With what objectives?
"I haven’t set myself any goals for qualifying or running. For me, only the sensations and the chronometric performances will count. If I am not too far away from my partner Frentzen and the others, I will already be happy".
But have you made plans for next year?
"Absolutely none. I don’t even want to think about it. I want to get into my car without torment. Moreover, in these difficult days I had even tried to forget my situation, the future. I just wanted to get back to normal life. Motoring eventually would come later. Now I am there and I start from scratch, I have forgotten everything. I feel a new push as if nothing had ever happened. This is very important".

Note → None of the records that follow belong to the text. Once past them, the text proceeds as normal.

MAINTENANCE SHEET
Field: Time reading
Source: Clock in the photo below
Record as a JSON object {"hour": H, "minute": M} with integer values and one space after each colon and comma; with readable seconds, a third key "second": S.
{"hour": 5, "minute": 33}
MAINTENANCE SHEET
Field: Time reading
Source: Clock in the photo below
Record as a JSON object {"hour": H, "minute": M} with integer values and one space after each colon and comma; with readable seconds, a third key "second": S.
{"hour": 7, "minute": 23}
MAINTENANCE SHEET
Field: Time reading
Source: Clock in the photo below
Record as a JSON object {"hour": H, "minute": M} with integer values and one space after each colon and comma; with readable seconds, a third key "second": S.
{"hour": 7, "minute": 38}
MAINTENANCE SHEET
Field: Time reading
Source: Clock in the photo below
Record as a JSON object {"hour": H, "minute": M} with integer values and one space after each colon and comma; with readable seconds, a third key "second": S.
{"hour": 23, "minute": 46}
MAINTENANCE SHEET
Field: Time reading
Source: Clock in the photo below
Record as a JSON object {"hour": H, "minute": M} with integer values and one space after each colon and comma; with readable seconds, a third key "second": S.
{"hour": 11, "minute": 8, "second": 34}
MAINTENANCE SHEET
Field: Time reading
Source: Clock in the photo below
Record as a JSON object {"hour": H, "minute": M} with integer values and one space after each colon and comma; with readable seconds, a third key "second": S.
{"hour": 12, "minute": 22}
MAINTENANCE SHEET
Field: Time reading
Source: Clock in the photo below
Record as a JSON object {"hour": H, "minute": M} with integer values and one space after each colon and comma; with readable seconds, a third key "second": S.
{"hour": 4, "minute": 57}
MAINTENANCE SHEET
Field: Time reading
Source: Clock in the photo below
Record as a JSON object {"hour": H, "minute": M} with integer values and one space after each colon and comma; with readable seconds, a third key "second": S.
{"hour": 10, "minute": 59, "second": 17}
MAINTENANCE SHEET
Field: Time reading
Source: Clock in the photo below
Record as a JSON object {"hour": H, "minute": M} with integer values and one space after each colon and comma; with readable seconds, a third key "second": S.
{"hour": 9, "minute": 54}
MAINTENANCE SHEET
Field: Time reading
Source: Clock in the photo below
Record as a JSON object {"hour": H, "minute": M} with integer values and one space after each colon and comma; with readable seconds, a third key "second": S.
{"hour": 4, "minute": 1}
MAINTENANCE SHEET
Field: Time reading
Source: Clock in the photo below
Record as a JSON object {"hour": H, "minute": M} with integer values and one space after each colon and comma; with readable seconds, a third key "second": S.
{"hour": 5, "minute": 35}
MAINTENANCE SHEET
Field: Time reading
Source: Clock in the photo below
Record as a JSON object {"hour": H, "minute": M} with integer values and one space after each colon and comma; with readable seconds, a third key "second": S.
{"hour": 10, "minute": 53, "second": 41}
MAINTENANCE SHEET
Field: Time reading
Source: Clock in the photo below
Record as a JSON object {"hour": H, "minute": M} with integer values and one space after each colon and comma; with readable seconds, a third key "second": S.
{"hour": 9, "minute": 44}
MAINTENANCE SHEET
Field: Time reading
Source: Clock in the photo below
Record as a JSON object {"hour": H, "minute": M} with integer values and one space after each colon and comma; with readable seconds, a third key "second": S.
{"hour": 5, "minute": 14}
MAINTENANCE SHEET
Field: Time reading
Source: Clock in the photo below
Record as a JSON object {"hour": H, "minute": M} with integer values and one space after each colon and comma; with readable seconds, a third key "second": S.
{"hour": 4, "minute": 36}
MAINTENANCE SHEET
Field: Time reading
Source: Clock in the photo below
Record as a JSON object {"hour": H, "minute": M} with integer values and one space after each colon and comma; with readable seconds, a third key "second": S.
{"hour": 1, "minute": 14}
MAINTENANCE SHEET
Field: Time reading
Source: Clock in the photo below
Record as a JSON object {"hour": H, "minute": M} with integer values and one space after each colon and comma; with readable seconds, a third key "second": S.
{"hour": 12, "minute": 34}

And if it fails, if the experiment reveals that the bad memories were, are they, just hidden in a corner of memory, that fear still exists?
"I would be very sorry, but to this Minto I would definitely abandon. Ours is a sport, if we can call it that, that takes your soul. I don’t do it for the money, even if it’s important. Mine is a different challenge, an intimate story, even if it’s gone public. If all goes well we will meet again, otherwise I will disappear in anonymity, perhaps dedicating myself to another activity".
Wendlinger against himself, then, while top-drivers will seek success, yet another battle to define the best. Waiting to shuffle the cards after Adelaide for 1996. Schumacher, by the way, will be in Maranello a day early to test the Ferrari for the first time. It was thought that Friday, November 17, 1995 might not be the happiest day, then the test happens the day before, Thursday, November 16, 1995. With the hope that it will bring good luck. Friday, October 27, 1995 nobody wants to back out.
Indeed, the penultimate race of the Formula 1 World Championship seems to want to become a real challenge to the last breath. On the one hand Michael Schumacher decided to reaffirm his supremacy and to bring to Benetton the necessary points for the constructors' title. On the other the pursuers led by Damon Hill. The German champion is categorical: he wants to win the Japanese Grand Prix:
"Now I can run without inhibiting brakes, completely relaxed, because now the main goal we have hit. I think I will enjoy it as it has never happened before".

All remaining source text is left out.